━━ Given records
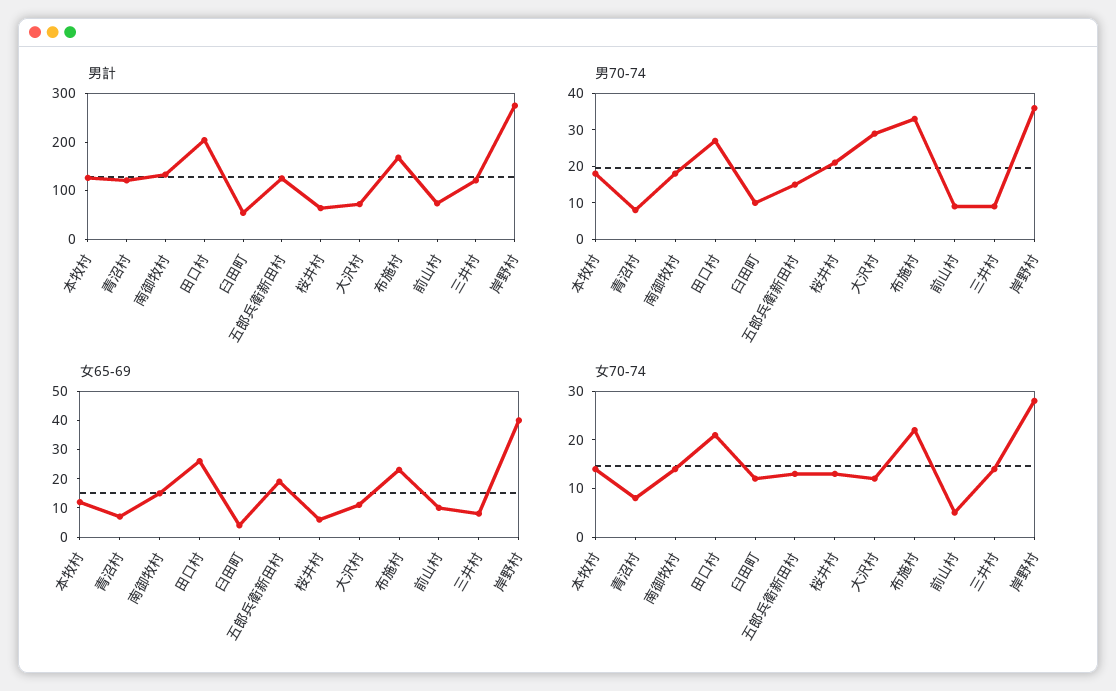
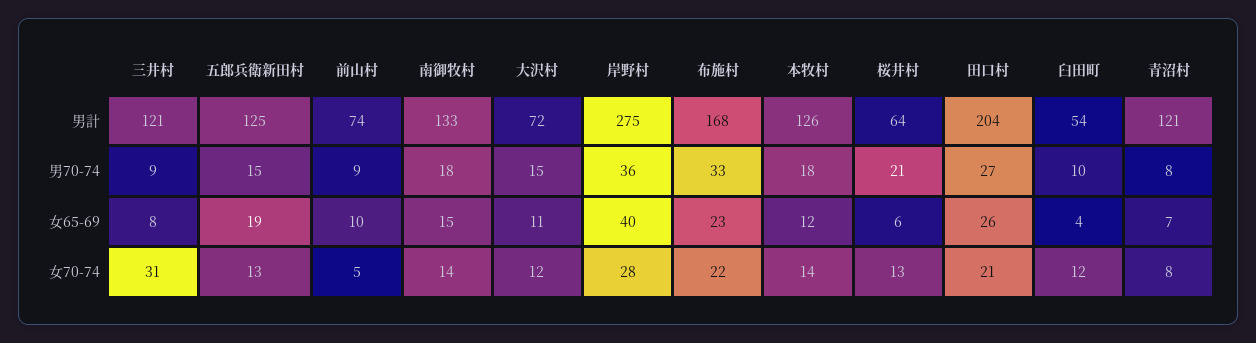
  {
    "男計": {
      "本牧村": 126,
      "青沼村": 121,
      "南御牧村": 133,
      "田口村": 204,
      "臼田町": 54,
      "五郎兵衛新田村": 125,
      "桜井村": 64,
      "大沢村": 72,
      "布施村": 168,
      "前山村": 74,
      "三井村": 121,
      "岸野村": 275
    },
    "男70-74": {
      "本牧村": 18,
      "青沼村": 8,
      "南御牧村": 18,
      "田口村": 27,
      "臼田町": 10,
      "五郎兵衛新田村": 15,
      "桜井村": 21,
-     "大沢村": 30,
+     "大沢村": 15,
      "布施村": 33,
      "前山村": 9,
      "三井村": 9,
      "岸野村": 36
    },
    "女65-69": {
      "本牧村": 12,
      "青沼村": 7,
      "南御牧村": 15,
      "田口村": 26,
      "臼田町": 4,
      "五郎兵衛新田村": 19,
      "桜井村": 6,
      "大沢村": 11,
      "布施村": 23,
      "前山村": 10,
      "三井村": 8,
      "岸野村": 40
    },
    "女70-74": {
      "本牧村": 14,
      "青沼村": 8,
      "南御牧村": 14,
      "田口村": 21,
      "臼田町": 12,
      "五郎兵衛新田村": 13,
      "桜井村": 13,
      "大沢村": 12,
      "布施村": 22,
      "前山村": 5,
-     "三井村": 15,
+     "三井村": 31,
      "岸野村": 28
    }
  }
━━━━
**Prompt**
Go line by line through the records and copy those that contain the word "五郎兵衛新田村".

**Task answer**
      "五郎兵衛新田村": 125,
      "五郎兵衛新田村": 15,
      "五郎兵衛新田村": 19,
      "五郎兵衛新田村": 13,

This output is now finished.